• **Отрывок**
————
Если искусство у Данте не может отразить божественное совершенство, «воплотить чистую идею красоты» (там же, 55), то в природе она только иногда проглядывает, и художник должен уловить ее и постараться выразить в своем произведении. В. Н. Лазарев отмечает: «Дантевское понимание искусства восходит своими истоками к новоплатонизму. Оно базируется на признании примата идеи. Эта идея, связываемая непосредственно с богом, обладает абсолютным совершенством только в чистом виде. Преломленная же в материи природы или искусства, она утрачивает свою первозданную законченность. Тем самым перед искусством встает задача приближения к потустороннему идеалу, который теоретически не может быть осуществим. Именно на этом пути искусство становится символом более высоких ценностей» (там же, 55).

И эта тенденция Данте к символизму подтверждается его призывом читать «между строк»:

О вы, разумные, взгляните сами,

И всякий наставленье да поймет,

Сокрытое под странными стихами.

(«Ад», IX, 61-63)

Отмечая далее, что художественная сила дантовских стихов заставляет забыть о скрытых в них символах, В. Н. Лазарев подчеркивает, что художественная практика в данном случае опережает современную эстетическую теорию, для которой характерно неоплатоническое понимание идеи и которая не определяет творчества поэта и современных ему художников (см. там же, 56-57). Такое отрицание неоплатонизма у Данте и Джотто не совсем верно. Неоплатонизм господствует здесь целиком. Однако он перегружен той материальной конкретностью и теми невероятно чувственными образами, которые при всей своей ужасающей или, наоборот, светло-увлекающей форме, таят под собой, по мысли того же В. Н. Лазарева, всемогущую платоническую идеальность.

О влиянии идей Платона на Данте говорит и И. Н. Голенищев-Кутузов. Отмечая знакомство Данте с другими греческими философами, его глубокое почтение к Пифагору, его занятия Стоей и т. д., этот автор указывает, что, «несмотря на частое совпадение дантовских взглядов с аристотелианскими, его поэтическому мироощущению учение Платона было ближе» (32, 77-84; 82). Под воздействием идей Платона, «воспринятых им как непосредственно («Тимей» и, возможно, «Федр»), так и из книг неоплатоников конца античности и XII в., возникла «доктрина иерархического строения бытия» (там же, 78, 82). И. Н. Голенищев-Кутузов отмечает общую неоплатоническую направленность творчества Данте, которая «нередко преодолевает аристотелевские построения уже в «Пире», не говоря о более поздних сочинениях Данте, за исключением, быть может, «Монархии». Уже в «Пире» в философскую систему Данте врывается неоплатоническое учение Дионисия Ареопагита об ангельских иерархиях. И Дантова психология, и его учение о свете отмечены печатью влияния неоплатонистических идей...» (там же, 83).

Специально отношению Данте к Дионисию Ареопагиту посвящена работа Д. Зумбадзе «Дионисий Ареопагит и Данте Алигьери» (54), где как основная проблема выдвигается проблема духовного света.
————
• **Записи данных**
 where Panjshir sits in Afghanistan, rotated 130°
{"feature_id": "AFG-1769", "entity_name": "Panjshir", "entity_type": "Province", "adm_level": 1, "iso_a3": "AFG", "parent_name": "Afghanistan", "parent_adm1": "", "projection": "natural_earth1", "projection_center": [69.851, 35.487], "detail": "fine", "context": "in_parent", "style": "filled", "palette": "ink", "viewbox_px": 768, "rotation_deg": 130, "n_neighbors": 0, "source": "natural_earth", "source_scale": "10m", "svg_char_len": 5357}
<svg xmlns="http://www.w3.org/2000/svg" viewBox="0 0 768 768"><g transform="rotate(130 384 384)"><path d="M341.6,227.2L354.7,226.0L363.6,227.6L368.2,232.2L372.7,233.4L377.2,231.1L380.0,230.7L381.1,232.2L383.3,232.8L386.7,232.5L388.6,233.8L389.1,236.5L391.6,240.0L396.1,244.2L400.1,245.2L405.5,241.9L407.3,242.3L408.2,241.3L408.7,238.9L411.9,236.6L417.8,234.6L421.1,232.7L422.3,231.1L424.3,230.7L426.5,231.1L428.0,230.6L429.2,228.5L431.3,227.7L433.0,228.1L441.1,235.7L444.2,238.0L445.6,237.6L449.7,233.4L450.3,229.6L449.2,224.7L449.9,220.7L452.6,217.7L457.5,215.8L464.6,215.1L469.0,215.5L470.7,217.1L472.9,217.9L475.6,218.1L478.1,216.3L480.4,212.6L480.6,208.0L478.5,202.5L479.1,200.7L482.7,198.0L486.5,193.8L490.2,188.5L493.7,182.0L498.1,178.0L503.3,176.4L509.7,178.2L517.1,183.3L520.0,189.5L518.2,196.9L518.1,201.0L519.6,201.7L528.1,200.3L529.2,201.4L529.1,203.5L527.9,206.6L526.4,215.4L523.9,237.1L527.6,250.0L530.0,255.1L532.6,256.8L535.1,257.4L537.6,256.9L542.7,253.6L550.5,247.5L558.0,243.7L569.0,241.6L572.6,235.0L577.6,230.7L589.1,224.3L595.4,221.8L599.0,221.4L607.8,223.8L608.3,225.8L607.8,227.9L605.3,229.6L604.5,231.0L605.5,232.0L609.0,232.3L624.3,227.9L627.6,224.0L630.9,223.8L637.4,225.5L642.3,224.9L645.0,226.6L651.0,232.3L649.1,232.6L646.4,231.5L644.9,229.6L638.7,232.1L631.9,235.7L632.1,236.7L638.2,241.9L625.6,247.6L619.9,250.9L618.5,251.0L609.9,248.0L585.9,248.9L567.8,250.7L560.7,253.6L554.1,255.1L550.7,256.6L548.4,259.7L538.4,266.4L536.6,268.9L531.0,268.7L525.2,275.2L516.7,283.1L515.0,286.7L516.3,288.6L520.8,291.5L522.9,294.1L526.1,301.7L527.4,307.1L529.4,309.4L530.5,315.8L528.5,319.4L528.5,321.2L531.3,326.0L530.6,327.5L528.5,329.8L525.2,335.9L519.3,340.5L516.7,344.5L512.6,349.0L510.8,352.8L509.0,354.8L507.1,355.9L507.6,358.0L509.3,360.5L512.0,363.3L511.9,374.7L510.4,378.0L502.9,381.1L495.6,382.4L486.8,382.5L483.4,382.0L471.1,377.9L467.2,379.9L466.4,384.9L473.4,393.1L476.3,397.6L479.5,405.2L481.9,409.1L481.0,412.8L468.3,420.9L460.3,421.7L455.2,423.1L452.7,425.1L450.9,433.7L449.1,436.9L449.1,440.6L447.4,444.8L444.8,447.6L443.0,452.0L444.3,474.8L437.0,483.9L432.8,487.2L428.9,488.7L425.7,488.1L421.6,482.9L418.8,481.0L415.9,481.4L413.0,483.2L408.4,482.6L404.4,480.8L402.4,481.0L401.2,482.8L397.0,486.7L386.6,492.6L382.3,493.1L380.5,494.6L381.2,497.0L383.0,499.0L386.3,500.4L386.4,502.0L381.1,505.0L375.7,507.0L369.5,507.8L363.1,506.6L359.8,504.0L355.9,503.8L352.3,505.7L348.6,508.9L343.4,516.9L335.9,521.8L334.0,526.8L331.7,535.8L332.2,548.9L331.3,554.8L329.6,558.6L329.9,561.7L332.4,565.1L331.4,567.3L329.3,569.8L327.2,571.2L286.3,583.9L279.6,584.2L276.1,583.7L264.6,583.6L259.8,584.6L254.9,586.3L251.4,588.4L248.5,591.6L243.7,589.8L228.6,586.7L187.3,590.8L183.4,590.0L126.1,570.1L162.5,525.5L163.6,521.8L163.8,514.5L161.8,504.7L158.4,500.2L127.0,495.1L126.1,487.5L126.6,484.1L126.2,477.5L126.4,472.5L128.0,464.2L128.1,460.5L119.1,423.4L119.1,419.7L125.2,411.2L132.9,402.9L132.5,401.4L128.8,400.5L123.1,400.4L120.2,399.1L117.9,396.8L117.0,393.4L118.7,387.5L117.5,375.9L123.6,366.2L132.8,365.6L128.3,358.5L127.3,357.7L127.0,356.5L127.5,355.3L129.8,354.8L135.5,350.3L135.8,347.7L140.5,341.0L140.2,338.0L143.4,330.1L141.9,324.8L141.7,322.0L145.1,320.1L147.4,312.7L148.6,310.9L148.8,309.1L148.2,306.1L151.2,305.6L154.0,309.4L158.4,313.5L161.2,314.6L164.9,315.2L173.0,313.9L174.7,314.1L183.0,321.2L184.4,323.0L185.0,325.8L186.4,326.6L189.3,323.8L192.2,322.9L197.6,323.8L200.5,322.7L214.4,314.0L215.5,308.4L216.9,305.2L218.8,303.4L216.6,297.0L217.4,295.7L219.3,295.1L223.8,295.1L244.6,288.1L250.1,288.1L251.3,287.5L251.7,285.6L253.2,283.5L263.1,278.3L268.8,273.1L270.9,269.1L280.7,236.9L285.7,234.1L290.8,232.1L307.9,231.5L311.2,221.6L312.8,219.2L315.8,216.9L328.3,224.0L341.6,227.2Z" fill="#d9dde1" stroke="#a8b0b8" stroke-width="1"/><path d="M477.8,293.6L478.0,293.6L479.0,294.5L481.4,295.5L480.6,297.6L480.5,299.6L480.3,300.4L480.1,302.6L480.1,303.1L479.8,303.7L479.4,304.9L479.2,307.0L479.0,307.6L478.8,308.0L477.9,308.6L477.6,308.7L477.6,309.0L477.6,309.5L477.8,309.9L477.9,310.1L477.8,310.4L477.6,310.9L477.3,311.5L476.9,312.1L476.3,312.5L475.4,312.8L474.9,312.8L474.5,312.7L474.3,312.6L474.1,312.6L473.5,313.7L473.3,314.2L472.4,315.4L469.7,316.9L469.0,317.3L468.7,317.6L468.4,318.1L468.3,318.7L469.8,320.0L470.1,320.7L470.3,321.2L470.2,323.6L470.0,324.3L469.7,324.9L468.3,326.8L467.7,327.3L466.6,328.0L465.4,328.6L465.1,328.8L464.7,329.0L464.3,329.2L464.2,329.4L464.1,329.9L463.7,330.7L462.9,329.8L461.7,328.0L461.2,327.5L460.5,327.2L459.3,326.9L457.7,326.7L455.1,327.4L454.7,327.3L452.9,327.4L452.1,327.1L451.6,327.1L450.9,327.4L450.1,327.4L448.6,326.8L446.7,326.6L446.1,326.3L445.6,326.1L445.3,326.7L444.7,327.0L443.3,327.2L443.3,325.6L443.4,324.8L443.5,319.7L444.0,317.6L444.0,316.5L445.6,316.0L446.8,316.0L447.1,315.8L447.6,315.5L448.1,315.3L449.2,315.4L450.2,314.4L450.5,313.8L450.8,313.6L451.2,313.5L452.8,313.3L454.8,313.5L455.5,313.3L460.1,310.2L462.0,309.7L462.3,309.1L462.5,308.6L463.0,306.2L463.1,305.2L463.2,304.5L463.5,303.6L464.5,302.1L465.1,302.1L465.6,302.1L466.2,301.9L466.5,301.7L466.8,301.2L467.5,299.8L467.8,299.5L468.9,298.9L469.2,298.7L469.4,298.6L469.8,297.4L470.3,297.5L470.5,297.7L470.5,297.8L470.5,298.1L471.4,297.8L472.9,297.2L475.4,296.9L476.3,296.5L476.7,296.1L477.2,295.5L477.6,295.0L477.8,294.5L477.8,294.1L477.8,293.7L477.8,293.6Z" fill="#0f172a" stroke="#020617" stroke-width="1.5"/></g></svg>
————
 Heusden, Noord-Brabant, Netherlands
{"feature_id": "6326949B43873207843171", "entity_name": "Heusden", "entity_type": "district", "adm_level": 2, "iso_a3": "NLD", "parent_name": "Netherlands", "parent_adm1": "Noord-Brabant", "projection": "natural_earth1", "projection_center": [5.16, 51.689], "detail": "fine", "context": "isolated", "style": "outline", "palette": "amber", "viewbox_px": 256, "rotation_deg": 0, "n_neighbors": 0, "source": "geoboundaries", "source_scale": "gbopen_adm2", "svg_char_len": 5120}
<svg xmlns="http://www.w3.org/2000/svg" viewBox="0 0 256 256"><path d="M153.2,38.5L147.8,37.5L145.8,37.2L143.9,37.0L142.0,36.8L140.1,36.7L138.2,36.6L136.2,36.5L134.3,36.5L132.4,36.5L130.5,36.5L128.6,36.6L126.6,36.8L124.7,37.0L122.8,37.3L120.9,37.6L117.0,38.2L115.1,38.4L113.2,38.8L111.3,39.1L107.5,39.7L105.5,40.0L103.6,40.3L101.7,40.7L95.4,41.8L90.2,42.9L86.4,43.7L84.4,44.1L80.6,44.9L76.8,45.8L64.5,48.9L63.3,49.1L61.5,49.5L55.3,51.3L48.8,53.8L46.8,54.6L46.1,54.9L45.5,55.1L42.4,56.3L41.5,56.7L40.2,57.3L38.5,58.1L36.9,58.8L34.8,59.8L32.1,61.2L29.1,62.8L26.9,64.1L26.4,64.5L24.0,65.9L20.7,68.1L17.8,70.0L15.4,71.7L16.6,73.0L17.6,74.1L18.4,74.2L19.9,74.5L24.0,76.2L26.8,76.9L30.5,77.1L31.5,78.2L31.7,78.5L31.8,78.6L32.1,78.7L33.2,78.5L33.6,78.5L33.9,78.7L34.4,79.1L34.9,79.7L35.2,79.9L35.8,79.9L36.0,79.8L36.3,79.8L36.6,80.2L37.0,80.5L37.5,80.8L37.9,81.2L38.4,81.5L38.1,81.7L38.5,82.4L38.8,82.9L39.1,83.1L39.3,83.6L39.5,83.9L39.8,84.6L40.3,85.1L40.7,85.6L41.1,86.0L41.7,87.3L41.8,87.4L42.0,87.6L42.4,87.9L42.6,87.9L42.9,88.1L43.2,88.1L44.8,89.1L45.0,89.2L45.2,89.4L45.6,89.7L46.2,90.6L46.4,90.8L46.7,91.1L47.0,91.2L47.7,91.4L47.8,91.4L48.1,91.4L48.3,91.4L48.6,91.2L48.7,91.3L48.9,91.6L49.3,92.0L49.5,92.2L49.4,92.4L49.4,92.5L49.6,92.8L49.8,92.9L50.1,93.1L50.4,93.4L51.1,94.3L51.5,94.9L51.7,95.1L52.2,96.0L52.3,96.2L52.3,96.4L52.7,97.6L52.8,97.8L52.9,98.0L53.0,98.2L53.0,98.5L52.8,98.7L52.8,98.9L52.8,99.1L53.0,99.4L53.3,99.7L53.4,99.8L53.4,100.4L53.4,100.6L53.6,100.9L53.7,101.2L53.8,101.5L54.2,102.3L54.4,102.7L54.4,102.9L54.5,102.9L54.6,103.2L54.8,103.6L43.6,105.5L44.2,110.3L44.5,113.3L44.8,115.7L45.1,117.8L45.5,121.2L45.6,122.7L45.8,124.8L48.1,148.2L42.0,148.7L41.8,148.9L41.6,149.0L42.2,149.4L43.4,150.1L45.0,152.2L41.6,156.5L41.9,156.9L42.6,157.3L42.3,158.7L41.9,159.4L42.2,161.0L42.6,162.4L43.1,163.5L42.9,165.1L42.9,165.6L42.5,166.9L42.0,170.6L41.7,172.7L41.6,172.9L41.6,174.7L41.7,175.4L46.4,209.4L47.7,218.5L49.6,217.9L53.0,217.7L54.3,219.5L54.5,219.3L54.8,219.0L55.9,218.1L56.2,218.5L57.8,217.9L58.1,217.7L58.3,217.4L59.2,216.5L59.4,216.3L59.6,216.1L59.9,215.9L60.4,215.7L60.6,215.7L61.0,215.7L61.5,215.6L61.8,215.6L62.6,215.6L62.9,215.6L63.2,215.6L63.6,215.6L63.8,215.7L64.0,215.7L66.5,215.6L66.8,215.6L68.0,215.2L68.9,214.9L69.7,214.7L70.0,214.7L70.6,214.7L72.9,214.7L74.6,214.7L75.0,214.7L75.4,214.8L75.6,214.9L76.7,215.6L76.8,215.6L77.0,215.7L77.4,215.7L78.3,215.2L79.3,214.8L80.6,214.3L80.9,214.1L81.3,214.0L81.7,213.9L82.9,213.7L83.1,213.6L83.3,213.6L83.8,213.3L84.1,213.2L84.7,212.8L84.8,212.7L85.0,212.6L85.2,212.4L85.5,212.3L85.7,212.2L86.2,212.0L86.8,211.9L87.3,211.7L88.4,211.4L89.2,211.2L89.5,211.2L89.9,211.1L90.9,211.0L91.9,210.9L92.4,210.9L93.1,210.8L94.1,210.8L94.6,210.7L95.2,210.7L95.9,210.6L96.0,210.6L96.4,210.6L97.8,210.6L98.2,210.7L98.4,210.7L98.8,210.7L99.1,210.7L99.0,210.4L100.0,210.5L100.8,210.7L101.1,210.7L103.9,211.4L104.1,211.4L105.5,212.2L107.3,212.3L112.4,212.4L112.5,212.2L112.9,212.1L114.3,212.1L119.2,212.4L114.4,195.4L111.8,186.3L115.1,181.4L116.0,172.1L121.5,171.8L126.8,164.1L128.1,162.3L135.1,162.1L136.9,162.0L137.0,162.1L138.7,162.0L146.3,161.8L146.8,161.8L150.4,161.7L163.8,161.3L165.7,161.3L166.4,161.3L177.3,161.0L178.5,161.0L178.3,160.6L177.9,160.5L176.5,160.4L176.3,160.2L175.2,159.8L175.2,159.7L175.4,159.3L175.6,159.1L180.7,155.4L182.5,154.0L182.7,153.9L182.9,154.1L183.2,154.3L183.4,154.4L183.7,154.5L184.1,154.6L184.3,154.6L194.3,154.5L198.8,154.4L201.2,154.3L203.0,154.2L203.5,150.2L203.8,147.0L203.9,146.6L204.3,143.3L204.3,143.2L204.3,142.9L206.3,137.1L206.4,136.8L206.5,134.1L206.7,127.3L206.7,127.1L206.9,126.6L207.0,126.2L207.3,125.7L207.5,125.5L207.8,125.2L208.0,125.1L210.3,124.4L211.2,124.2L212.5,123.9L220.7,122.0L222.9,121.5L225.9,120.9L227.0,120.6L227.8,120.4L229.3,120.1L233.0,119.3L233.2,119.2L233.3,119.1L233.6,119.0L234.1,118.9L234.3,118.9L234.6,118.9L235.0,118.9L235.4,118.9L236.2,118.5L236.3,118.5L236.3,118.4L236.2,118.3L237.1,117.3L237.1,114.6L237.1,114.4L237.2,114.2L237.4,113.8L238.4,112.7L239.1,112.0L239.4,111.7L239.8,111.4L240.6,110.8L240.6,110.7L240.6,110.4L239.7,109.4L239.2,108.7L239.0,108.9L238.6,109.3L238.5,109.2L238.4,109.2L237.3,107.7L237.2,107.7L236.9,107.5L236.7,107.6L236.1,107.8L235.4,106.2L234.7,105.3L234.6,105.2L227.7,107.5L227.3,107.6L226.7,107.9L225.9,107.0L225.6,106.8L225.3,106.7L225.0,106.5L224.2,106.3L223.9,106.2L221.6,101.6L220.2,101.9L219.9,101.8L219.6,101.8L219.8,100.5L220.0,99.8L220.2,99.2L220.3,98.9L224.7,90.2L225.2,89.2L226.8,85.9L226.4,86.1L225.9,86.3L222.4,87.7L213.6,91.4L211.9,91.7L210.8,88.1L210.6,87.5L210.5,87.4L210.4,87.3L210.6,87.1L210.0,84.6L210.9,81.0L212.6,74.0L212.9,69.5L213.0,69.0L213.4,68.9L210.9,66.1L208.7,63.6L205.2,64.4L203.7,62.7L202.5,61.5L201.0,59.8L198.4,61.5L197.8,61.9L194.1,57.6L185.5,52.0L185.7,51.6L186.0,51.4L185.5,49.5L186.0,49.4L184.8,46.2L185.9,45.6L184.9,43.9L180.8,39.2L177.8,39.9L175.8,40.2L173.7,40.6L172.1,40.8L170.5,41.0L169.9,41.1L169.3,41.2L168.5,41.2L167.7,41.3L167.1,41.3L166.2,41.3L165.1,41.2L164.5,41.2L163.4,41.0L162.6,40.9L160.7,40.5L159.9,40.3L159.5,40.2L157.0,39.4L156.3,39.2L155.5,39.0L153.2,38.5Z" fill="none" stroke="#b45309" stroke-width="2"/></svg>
————
• **Письменное задание**
Ответьте на вопросы по отрывку:
(а) К какому течению, по словам В. Н. Лазарева, восходит дантевское понимание искусства?
(б) Какие песнь и стихи «Ада» указаны при цитате, начинающейся словами «О вы, разумные, взгляните сами»?
(в) Как называется работа Д. Зумбадзе и какая проблема выдвигается в ней как основная?

• **Решение**
(а) К новоплатонизму.
(б) Песнь IX, стихи 61–63.
(в) «Дионисий Ареопагит и Данте Алигьери»; основная проблема в ней — проблема духовного света.